Copy out the entries from the start through the line that contains "genus: Milvus", replacing "phylum" with "division" wherever it occurs and changing nothing else. Give only those lines.

-- Begin --

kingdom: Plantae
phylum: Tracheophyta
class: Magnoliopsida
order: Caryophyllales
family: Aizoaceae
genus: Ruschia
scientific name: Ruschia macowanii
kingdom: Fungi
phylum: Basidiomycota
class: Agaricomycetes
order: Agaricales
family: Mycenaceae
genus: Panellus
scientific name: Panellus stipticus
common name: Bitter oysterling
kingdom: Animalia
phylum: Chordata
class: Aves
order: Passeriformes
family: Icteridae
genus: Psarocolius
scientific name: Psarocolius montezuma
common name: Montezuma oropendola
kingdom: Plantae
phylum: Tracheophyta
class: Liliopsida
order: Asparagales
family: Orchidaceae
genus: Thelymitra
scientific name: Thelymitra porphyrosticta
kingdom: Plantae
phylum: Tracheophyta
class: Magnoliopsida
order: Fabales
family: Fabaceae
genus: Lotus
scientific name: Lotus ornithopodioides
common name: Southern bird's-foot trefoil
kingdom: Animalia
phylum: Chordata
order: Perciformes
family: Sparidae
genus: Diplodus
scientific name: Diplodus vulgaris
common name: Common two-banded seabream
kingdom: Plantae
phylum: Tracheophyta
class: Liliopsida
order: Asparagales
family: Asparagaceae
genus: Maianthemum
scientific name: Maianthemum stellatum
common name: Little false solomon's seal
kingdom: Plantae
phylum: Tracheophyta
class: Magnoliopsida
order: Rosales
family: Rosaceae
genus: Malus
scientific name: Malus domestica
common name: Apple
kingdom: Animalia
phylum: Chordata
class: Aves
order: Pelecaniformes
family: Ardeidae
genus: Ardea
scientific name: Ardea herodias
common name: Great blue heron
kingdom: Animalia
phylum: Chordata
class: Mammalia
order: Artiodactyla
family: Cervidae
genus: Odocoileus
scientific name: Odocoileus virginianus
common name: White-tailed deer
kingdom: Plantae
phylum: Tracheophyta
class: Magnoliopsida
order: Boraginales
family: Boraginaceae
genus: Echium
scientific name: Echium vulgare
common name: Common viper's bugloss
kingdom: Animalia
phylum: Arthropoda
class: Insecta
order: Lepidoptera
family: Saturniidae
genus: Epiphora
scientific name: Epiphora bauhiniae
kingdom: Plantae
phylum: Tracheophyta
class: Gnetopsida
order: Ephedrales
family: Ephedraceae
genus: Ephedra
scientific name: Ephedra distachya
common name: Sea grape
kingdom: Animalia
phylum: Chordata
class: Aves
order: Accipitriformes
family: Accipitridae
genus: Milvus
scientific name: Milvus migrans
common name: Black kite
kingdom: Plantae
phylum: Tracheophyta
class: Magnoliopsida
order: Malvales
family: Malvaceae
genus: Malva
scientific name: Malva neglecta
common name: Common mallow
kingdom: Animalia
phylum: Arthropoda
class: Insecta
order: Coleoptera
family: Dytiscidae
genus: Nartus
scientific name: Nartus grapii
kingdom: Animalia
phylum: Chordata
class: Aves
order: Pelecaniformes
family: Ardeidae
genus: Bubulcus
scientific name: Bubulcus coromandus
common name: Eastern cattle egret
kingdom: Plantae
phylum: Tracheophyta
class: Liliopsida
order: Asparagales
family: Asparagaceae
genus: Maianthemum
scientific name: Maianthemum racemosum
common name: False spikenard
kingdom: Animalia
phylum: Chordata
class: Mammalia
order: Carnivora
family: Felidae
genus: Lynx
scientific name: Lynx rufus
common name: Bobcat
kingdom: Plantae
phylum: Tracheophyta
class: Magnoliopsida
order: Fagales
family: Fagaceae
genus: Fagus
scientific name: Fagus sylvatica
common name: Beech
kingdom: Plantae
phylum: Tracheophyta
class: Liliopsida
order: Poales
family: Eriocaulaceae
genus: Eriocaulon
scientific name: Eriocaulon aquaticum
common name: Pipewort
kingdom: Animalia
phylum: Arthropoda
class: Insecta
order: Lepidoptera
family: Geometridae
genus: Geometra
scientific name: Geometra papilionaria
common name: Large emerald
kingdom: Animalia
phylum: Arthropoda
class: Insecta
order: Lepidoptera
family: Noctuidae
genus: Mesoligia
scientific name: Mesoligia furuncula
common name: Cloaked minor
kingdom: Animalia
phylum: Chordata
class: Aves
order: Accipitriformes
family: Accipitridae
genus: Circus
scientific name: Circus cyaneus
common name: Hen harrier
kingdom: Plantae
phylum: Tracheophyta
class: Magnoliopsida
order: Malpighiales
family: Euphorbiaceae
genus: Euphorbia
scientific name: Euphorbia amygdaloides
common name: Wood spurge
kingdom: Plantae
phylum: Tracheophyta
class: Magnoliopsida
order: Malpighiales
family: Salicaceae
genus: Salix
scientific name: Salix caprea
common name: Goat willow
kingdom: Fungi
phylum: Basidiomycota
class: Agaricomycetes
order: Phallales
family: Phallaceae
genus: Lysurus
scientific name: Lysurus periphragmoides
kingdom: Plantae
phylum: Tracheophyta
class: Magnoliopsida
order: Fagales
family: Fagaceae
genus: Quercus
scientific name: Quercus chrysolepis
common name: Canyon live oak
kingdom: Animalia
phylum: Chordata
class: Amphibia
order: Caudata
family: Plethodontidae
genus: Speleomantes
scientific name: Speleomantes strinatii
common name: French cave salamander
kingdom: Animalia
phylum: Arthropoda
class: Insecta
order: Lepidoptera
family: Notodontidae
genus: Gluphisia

-- End --

→ Result for this exercise:
kingdom: Plantae
division: Tracheophyta
class: Magnoliopsida
order: Caryophyllales
family: Aizoaceae
genus: Ruschia
scientific name: Ruschia macowanii
kingdom: Fungi
division: Basidiomycota
class: Agaricomycetes
order: Agaricales
family: Mycenaceae
genus: Panellus
scientific name: Panellus stipticus
common name: Bitter oysterling
kingdom: Animalia
division: Chordata
class: Aves
order: Passeriformes
family: Icteridae
genus: Psarocolius
scientific name: Psarocolius montezuma
common name: Montezuma oropendola
kingdom: Plantae
division: Tracheophyta
class: Liliopsida
order: Asparagales
family: Orchidaceae
genus: Thelymitra
scientific name: Thelymitra porphyrosticta
kingdom: Plantae
division: Tracheophyta
class: Magnoliopsida
order: Fabales
family: Fabaceae
genus: Lotus
scientific name: Lotus ornithopodioides
common name: Southern bird's-foot trefoil
kingdom: Animalia
division: Chordata
order: Perciformes
family: Sparidae
genus: Diplodus
scientific name: Diplodus vulgaris
common name: Common two-banded seabream
kingdom: Plantae
division: Tracheophyta
class: Liliopsida
order: Asparagales
family: Asparagaceae
genus: Maianthemum
scientific name: Maianthemum stellatum
common name: Little false solomon's seal
kingdom: Plantae
division: Tracheophyta
class: Magnoliopsida
order: Rosales
family: Rosaceae
genus: Malus
scientific name: Malus domestica
common name: Apple
kingdom: Animalia
division: Chordata
class: Aves
order: Pelecaniformes
family: Ardeidae
genus: Ardea
scientific name: Ardea herodias
common name: Great blue heron
kingdom: Animalia
division: Chordata
class: Mammalia
order: Artiodactyla
family: Cervidae
genus: Odocoileus
scientific name: Odocoileus virginianus
common name: White-tailed deer
kingdom: Plantae
division: Tracheophyta
class: Magnoliopsida
order: Boraginales
family: Boraginaceae
genus: Echium
scientific name: Echium vulgare
common name: Common viper's bugloss
kingdom: Animalia
division: Arthropoda
class: Insecta
order: Lepidoptera
family: Saturniidae
genus: Epiphora
scientific name: Epiphora bauhiniae
kingdom: Plantae
division: Tracheophyta
class: Gnetopsida
order: Ephedrales
family: Ephedraceae
genus: Ephedra
scientific name: Ephedra distachya
common name: Sea grape
kingdom: Animalia
division: Chordata
class: Aves
order: Accipitriformes
family: Accipitridae
genus: Milvus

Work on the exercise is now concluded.